The half of Portugal, that was. The female half.
“Why don’t you take a commission?” Katarina asked.
Harry turned to his mother, trying to read her face, trying to read her. She was always so maddeningly blank, as if the years had slowly washed away everything that had given her character, that had allowed her to feel. She had no opinions, his mother. She let life swirl around her, and she sat through it all, seemingly uninterested in any of it.
“I think you would like the army,” she said quietly, and he thought-Had she ever made such a pronouncement? Had she ever offered an opinion as to his future, his well-being?
Had she only been waiting for the right time?
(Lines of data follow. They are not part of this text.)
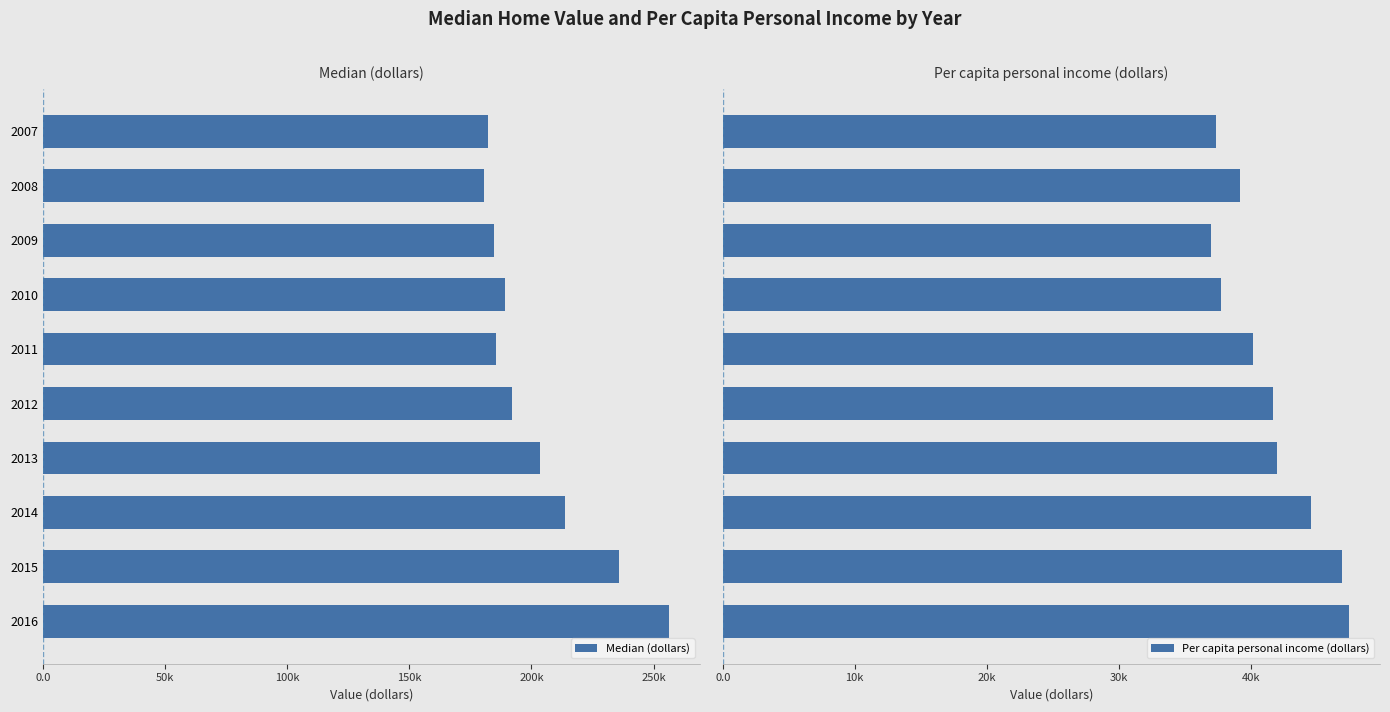

How many values in the Per capita personal income (dollars) series are below 41676?

5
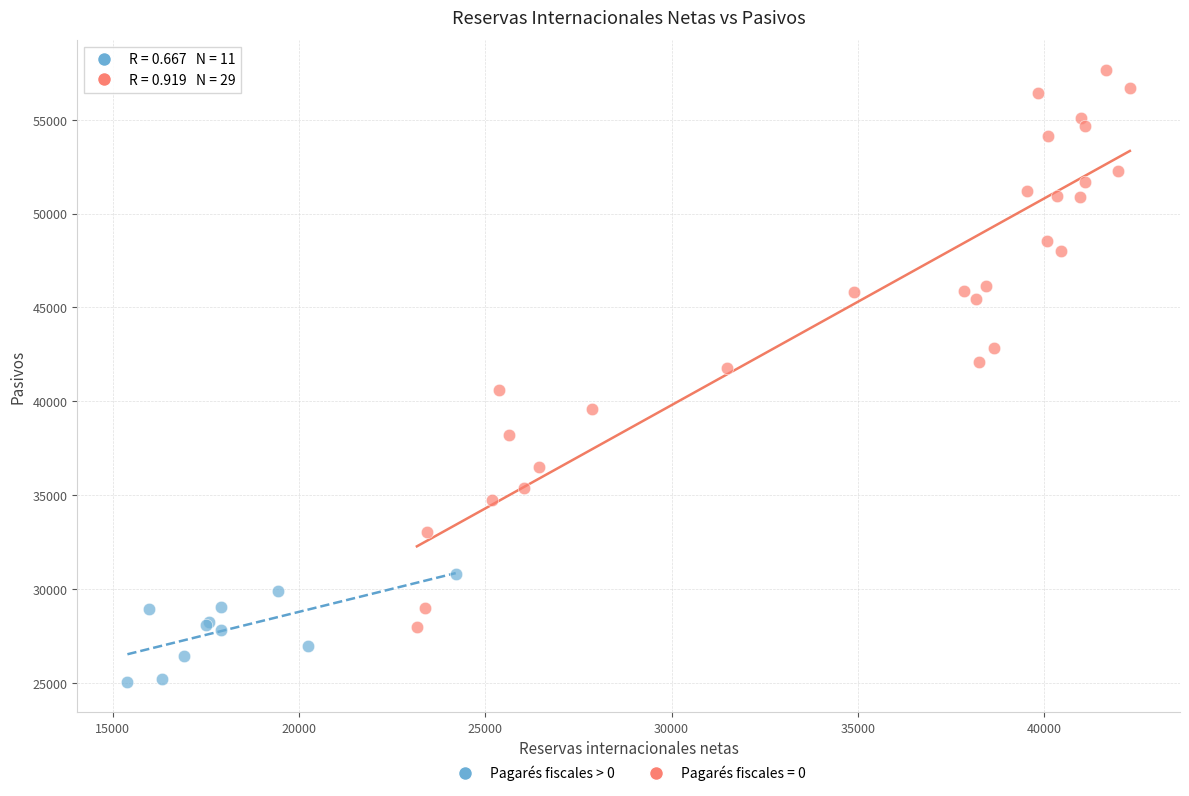

Which series has the widest spread of Y values?

Pagarés fiscales = 0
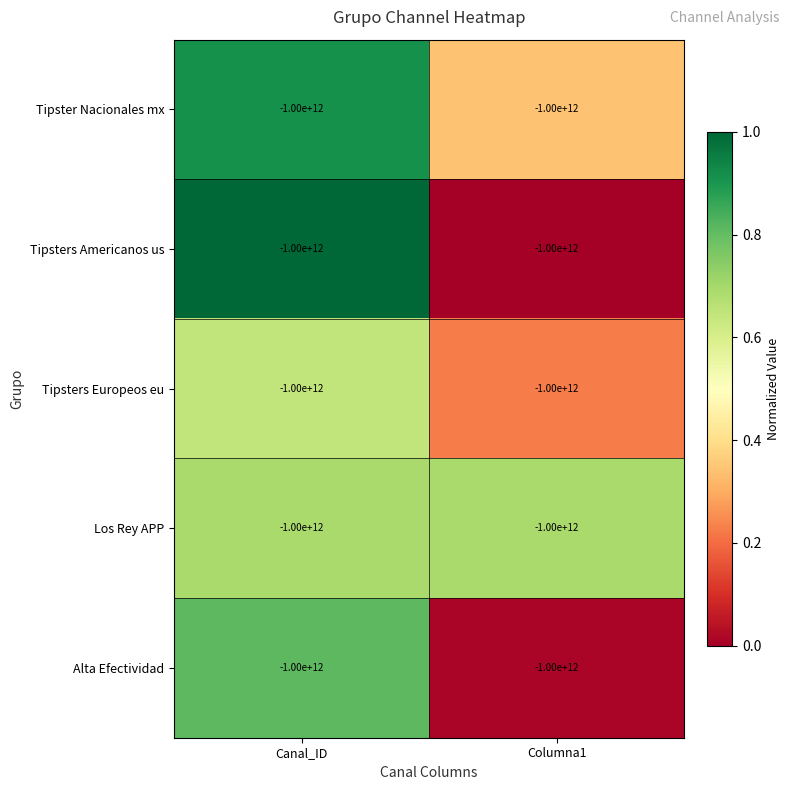

The Alta Efectividad series shows 1.1 at Canal_ID. True or false?

False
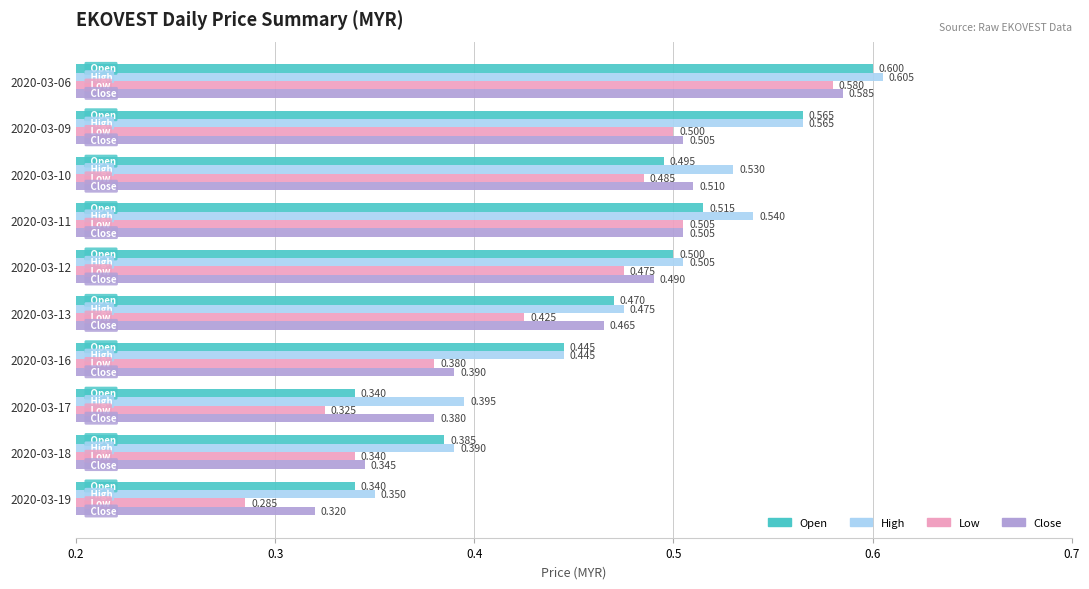

Which series has the largest range (max minus min)?

Low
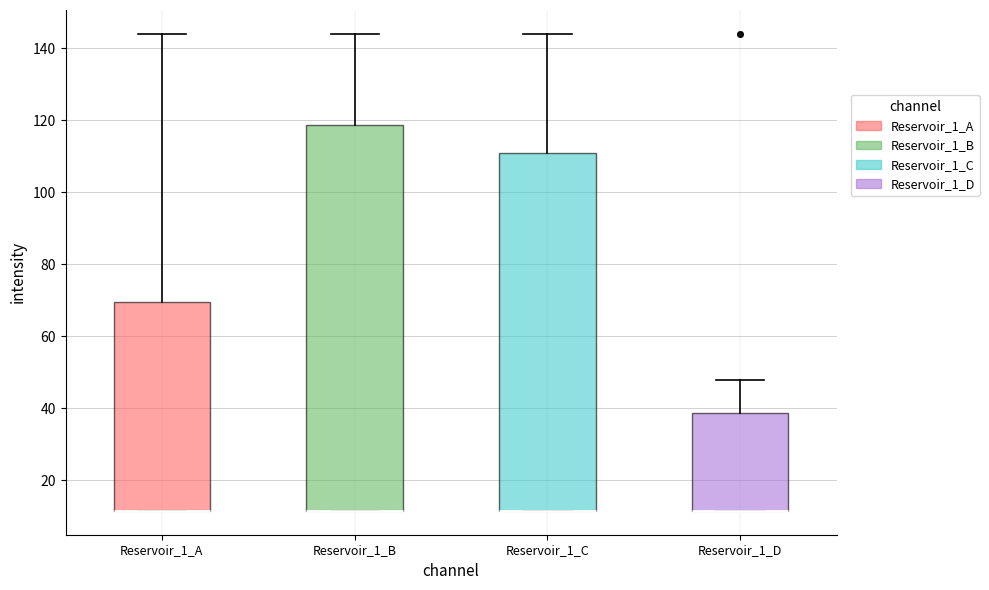

Where is the lower edge of the box for Reservoir_1_C on the y-axis? The values are not printed on the chart, so give them approximately, as read against the axis.

12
She smiled the way she always did-with a tiny sigh, as if the effort was almost too much. “You would look splendid in blue.” And then she turned back to Anna. “Don’t you think?”
Harry opened his mouth, to say-well, to say something. As soon as he figured out what. He had not planned on the army. He was to go to university. He’d earned a spot at Pembroke College, in Oxford. He thought he might study Russian. He’d not used the language much since Grandmère had died. His mother spoke it, but they rarely had complete conversations in English, much less Russian.
Damn, but Harry missed his grandmother. She wasn’t always right, and she wasn’t even always nice, but she was entertaining. And she’d loved him.
What would she have wanted him to do? Harry wasn’t sure. She would certainly have approved of Harry going to university if it meant that he would spend his days immersed in Russian literature. But she’d also held the military in extremely high regard and had openly mocked Harry’s father for never serving his country.